Чудны дела Твои, Господи! Лучшие из лучших. Профессионалы экстракласса. Испытанные в десятках самых опасных и безнадежных дел. Да чего же такого они могли натворить?!

Так и лег камнем на душу этот безответный вопрос.

И еще одно событие произошло поздно ночью того же дня: нарвался на мину «уазик», в котором возвращался из штаба армии в свою часть генерал-майор Жеребцов. Дело, в общем, обычное: и БТРы подрывались, и БМП, и «КамАЗы». Но как могла оказаться мина на асфальтовом шоссе всего в двухстах метрах от блокпоста? Когда ее успели заложить? Как? Дырка в асфальте была? Или раздолбали ломами? Эксперты облазили всю воронку, но ничего толком не выяснили: обычная противопехотная мина. А как «УАЗ» умудрился на нее наскочить — у водителя уже не спросишь. Всех троих разнесло — и водителя, и генерала, и солдата охраны.

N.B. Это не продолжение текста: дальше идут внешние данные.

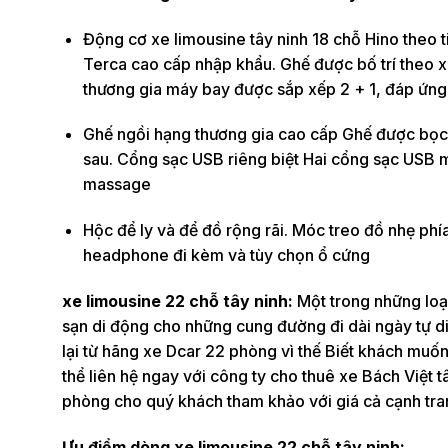
Động cơ xe limousine tây ninh 18 chỗ Hino theo ti
Terca cao cấp nhập khẩu. Ghế được bố trí theo 
thương gia máy bay được sắp xếp 2 + 1, đáp ứng
Ghế ngồi hạng thương gia cao cấp Ghế được bọc
sau. Cổng sạc USB riêng biệt Hai cổng sạc USB m
massage
Hộc để ly và để đồ rộng rãi. Móc treo đồ nhẹ phía
headphone đi kèm và tùy chọn ổ cứng
xe limousine 22 chỗ tây ninh:
Một trong những loại
sạn di động cho những cung đường đi dài ngày tự d
lại từ hãng xe Dcar 22 phòng vì thế Biết khách muố
thể liên hệ ngay với công ty cho thuê xe Bách Việt 
phòng cho quý khách tham khảo với giá cả cạnh tran
Ưu điểm dòng xe limousine 22 chỗ tây ninh:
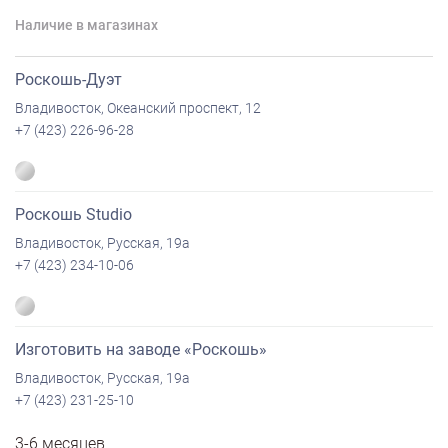
Наличие в магазинах
Роскошь-Дуэт
Владивосток, Океанский проспект, 12
+7 (423) 226-96-28
Роскошь Studio
Владивосток, Русская, 19а
+7 (423) 234-10-06
Изготовить на заводе «Роскошь»
Владивосток, Русская, 19а
+7 (423) 231-25-10
3-6 месяцев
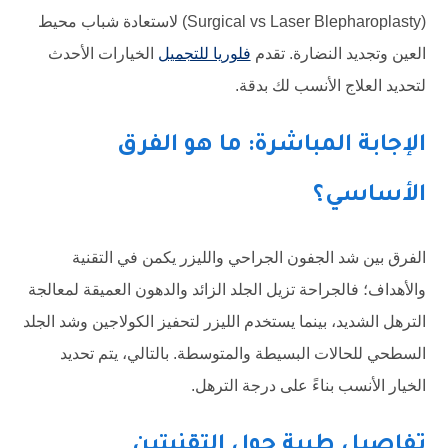
(Surgical vs Laser Blepharoplasty) لاستعادة شباب محيط
العين وتجديد النضارة. تقدم
فلوريا للتجميل
الخيارات الأحدث
لتحديد العلاج الأنسب لك بدقة.
الإجابة المباشرة: ما هو الفرق
الأساسي؟
الفرق بين شد الجفون الجراحي والليزر يكمن في التقنية
والأهداف؛ فالجراحة تزيل الجلد الزائد والدهون العميقة لمعالجة
الترهل الشديد، بينما يستخدم الليزر لتحفيز الكولاجين وشد الجلد
السطحي للحالات البسيطة والمتوسطة. بالتالي، يتم تحديد
الخيار الأنسب بناءً على درجة الترهل.
تفاصيل طبية حول التقنيتين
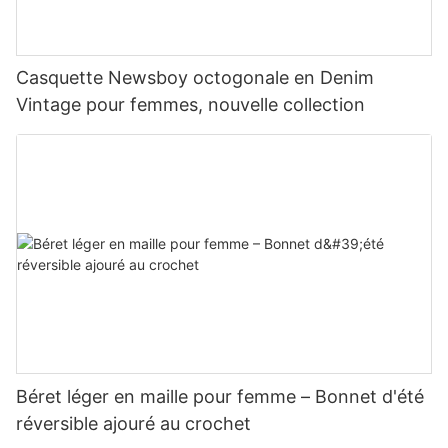
Casquette Newsboy octogonale en Denim
Vintage pour femmes, nouvelle collection
Béret léger en maille pour femme – Bonnet d'été
réversible ajouré au crochet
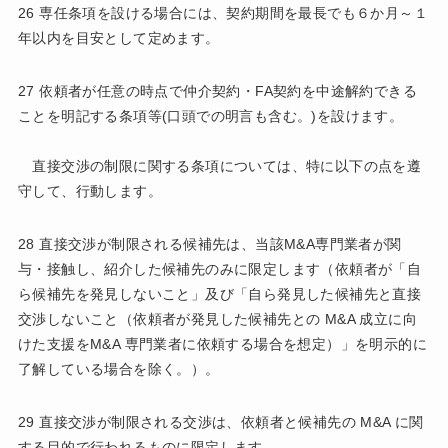
26 専任条項を設ける場合には、契約期間を最長でも６か月～１
年以内を目安として定めます。
27 依頼者が任意の時点で仲介契約・FA契約を中途解約できる
ことを明記する条項等(口頭での明言も含む。)を設けます。
直接交渉の制限に関する条項については、特に以下の点を遵
守して、行動します。
28 直接交渉が制限される候補先は、当該M&A専門業者が関
与・接触し、紹介した候補先のみに限定します（依頼者が「自
ら候補先を発見しないこと」及び「自ら発見した候補先と直接
交渉しないこと（依頼者が発見した候補先との M&A 成立に向
けた支援をM&A 専門業者に依頼する場合を想定）」を明示的に
了解している場合を除く。）。
29 直接交渉が制限される交渉は、依頼者と候補先の M&A に関
する目的で行われるものに限定します。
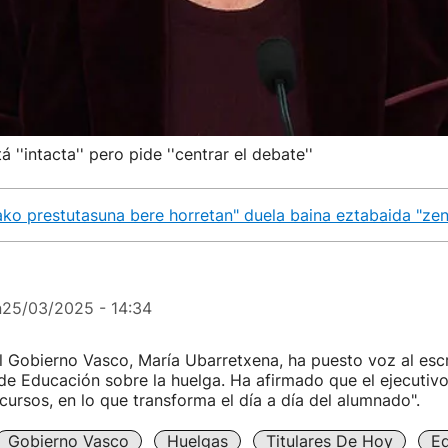
''intacta'' pero pide ''centrar el debate''
rako prestutasuna bere horretan" duela baina eztabaida "zen
n
25/03/2025 - 14:34
 Gobierno Vasco, María Ubarretxena, ha puesto voz al escr
e Educación sobre la huelga. Ha afirmado que el ejecutiv
ecursos, en lo que transforma el día a día del alumnado".
Gobierno Vasco
Huelgas
Titulares De Hoy
E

То, что от них осталось, собрали и отправили в запаянном цинке домой. Еще один раз махнула костлявая своей косой в этой бессмысленной и бездарной войне. Сокрушенно покачали головами, похмурились, но никто от горя волосы на себе не рвал. Не больно-то его любили, Жеребцова. С большим гонором был мужик, таинственность на себя напускал, намекал на свои связи в Москве, тертыми-перетертыми полковниками пытался командовать, как салагами. Ну, Бог ему теперь судья. С тем и проехали.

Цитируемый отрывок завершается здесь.